Allier
Toujours en lisant Bernard Lonjon…
Torrent impétueux, il roule ses eaux tumultueuses depuis les monts de la Margeride après avoir pris sa source au Moure de la Gardille en Lozère à 1423 mètres. Il taille d’immenses gorges majestueuses dans le granit avant de prendre son temps et son aise dans de vastes dépressions sédimentaires tout en décrivant de bien curieux méandres. Entre Alleyras et Monistrol, les gorges s’élèvent parfois au-dessus de 500 mètres du niveau du val. Son nom était Elaver sous César puis Elaris au IXème siècle avant de porter son nom définitif Aléir (en occitan). Dans la région de Saugues, de nombreux cours d’eau sont ses affluents : l’Ance, la Seuge, le Panis, la Virlange, le Chapeauroux, la Desges. Il finit sa course dans la Loire à Nevers.
Mais est-ce bien sûr ?
Des géographes ont creusé le problème et leur conclusion est pour le moins surprenante. L’Allier ne serait pas un affluent de la Loire mais bel et bien un fleuve, c’est lui qui se jetterait dans l’Atlantique à Nantes et c’est la Loire qui rejoindrait l’Allier à Nevers.
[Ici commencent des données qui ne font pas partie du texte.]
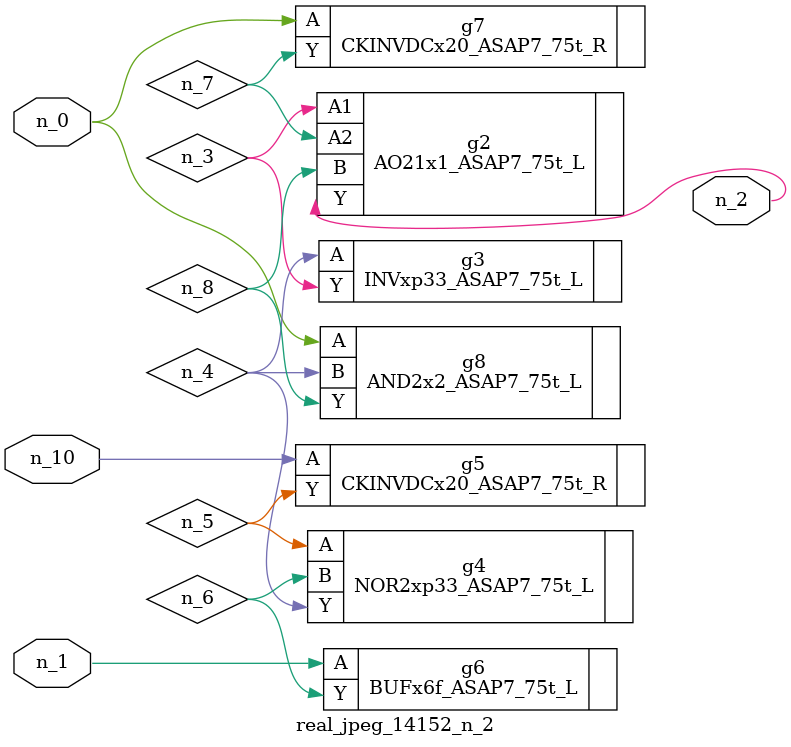
<source format=v>
module real_jpeg_14152_n_2 (n_1, n_10, n_0, n_2);

input n_1;
input n_10;
input n_0;

output n_2;

wire n_5;
wire n_4;
wire n_8;
wire n_6;
wire n_7;
wire n_3;

CKINVDCx20_ASAP7_75t_R g7 ( 
.A(n_0),
.Y(n_7)
);

AND2x2_ASAP7_75t_L g8 ( 
.A(n_0),
.B(n_4),
.Y(n_8)
);

BUFx6f_ASAP7_75t_L g6 ( 
.A(n_1),
.Y(n_6)
);

AO21x1_ASAP7_75t_L g2 ( 
.A1(n_3),
.A2(n_7),
.B(n_8),
.Y(n_2)
);

INVxp33_ASAP7_75t_L g3 ( 
.A(n_4),
.Y(n_3)
);

NOR2xp33_ASAP7_75t_L g4 ( 
.A(n_5),
.B(n_6),
.Y(n_4)
);

CKINVDCx20_ASAP7_75t_R g5 ( 
.A(n_10),
.Y(n_5)
);


endmodule
</source>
Démonstration : Le fleuve est le cours d’eau qui se jette directement à la mer qui et qui joue le rôle de drain principal. Tous ses affluents se jettent dans l’Allier en formant un angle compris entre 60° et 90°. Lorsque les deux fleuves se rencontrent à Nevers, l’Allier continue sa route en ligne droite alors que la Loire fait un angle droit sur la gauche pour venir rejoindre l’Allier. De plus, argument implacable, la Loire coule toujours sur une altitude supérieure à celle de l’Allier pour venir descendre insensiblement jusque dans la région de Nevers afin de venir tomber dans l’Allier. « Ainsi ce dernier est bien le canal collecteur dans lequel tous les cours d’eau, y compris la Loire, viennent se jeter. L’Allier serait donc le dernier grand fleuve sauvage d’Europe (Dictionnaire amoureux de la Loire, Danièle Sallenave). »
La rivalité ne date pas d’aujourd’hui. Certains historiens assurent que la Loire « serait plutôt un fleuve impétueux » alors que l’Allier a très tôt l’allure « d’un grand fleuve large et tranquille, avec de grandes plages de sable ». Ils confirment également que dans leur remontée reproductrice, « les saumons n’hésitent pas un instant, ils bifurquent toujours à droite du Bec d’Allier, à 400 kilomètres de ses sources ».
Et voilà. Il ne reste plus qu’à revoir les manuels de géographie, d’histoire et les guides touristiques ! On visitera désormais les châteaux de l’Allier, la région s’appellera Les Pays de l’Allier, le département de la Haute-Loire sera rebaptisé Haut-Allier, les vins de Saumur, Bourgueil, Anjou, Chinon, Sancerre, Vouvray seront don des vins de l’Allier, les villes se nommeront La-Charité-sur-Allier, Saint-Benoît-sur-Allier.
Mais aucune chance que l’on change quoi que ce soit. La Seine, qui est en réalité un affluent de l’Yonne, demeure la Seine, c’est toujours elle qui officiellement coule sous Le pont Mirabeau d’Apollinaire, et sans doute pour la nuit des temps, tout comme Lumière reste l’inventeur du cinéma et Molière l’auteur du Misanthrope.
Cela n’empêche pas la pêche d’être fructueuse dans l’Allier : brochets, saumons, truites arc-en-ciel, goujons et vairons s’y aiment d’amour tendre avant de se laisser tenter par un vil appât pendu au bout de l’hameçon tueur.